Das frische Ingolstädter Führungsteam läßt heute schon täglich 280 Audis vom Band rollen. Im Werk, wo die Taktstraßen für den Audi und den VW in wenigen Metern Abstand um die Wette laufen, werden außerdem täglich 400 VW-Käfer montiert.
Allein 84 Millionen Mark investierte das Volkswagenwerk 1965 in den Audi-Viertakt-Motor und die Pressen und Bänder für den neuen Typ. VW-Aktionäre merkten, was Nordhoffs Ingolstädter Engagement gekostet hatte: Der Gewinn je 100-Mark-Aktie des Volkswagenwerks war im Jahr 1965 durch das Flottmachen der Auto Union GmbH um zehn Mark niedriger ausgefallen.

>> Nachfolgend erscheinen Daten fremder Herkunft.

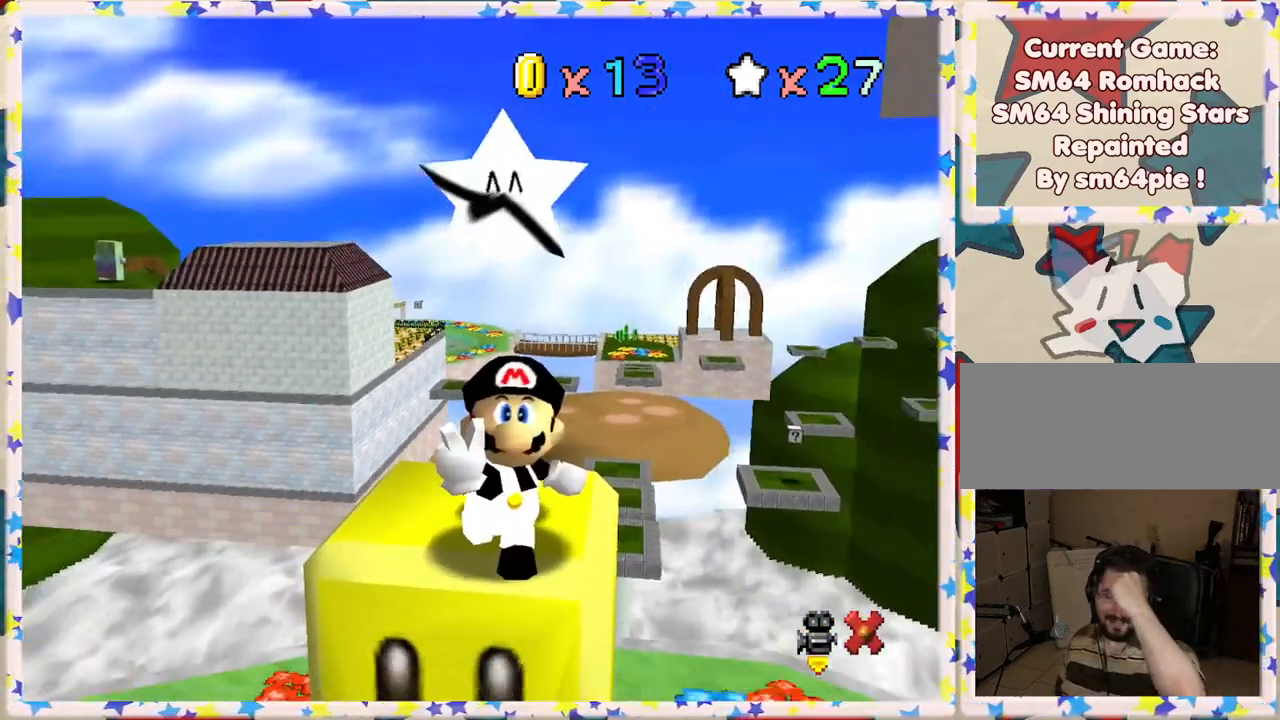
{"buttons": [], "left_stick": "center", "events": []}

Nordhoffs Leiding kann aber bereits jetzt eine optimistische Vorausschau auf das Geschäftsergebnis dieses Jahres wagen. 1966 werden rund 60 000 Fahrzeuge gebaut, der Jahresumsatz wird mehr als eine halbe Milliarde Mark betragen und vermutlich einen ersten bescheidenen Gewinn bringen.

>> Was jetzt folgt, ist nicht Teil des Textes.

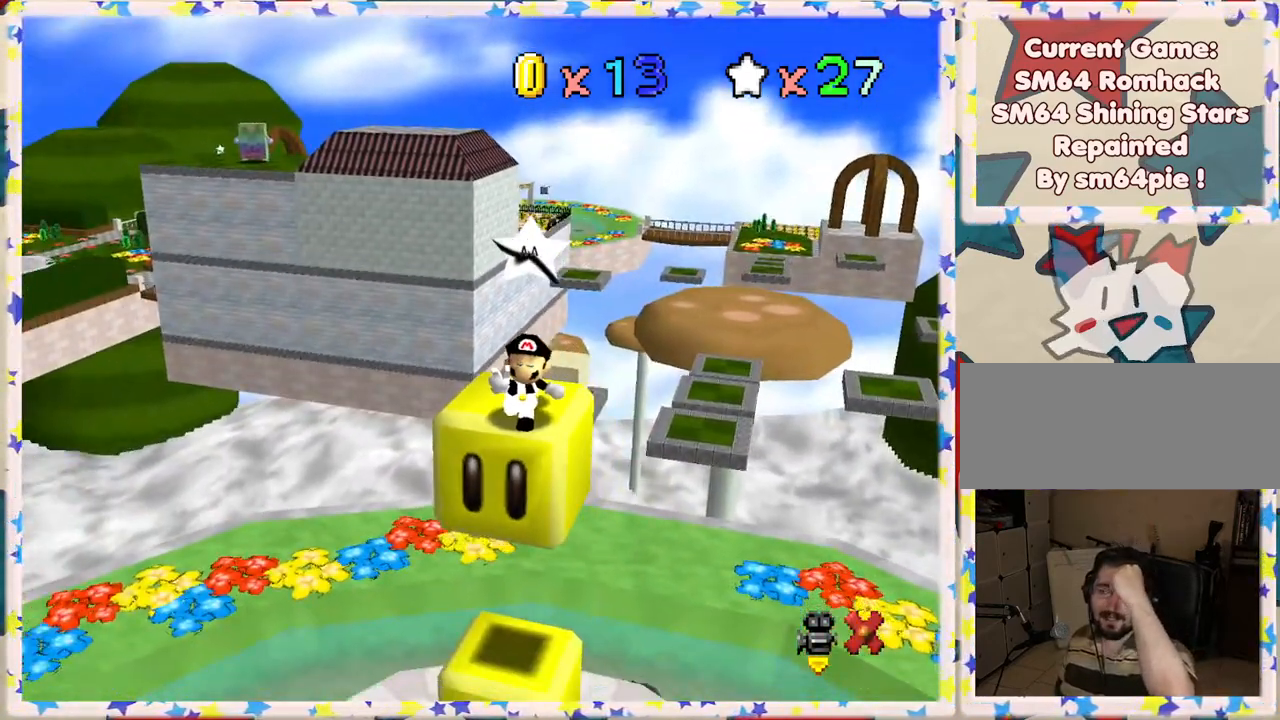
{"buttons": [], "left_stick": "center", "events": []}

Rudolf Leiding: »Wir produzieren heute mit demselben Effekt wie die Fabriken des Volkswagenwerks. Wir machen überhaupt alles wie VW.«
Nur in einem Punkt unterscheidet sich Ingolstadt von Wolfsburg: Während in Nordhoffs sämtlichen VW-Fabriken Alkoholverbot gilt, muß Rudolf Leiding bei der bayrischen Auto Union den Bierausschank gestatten.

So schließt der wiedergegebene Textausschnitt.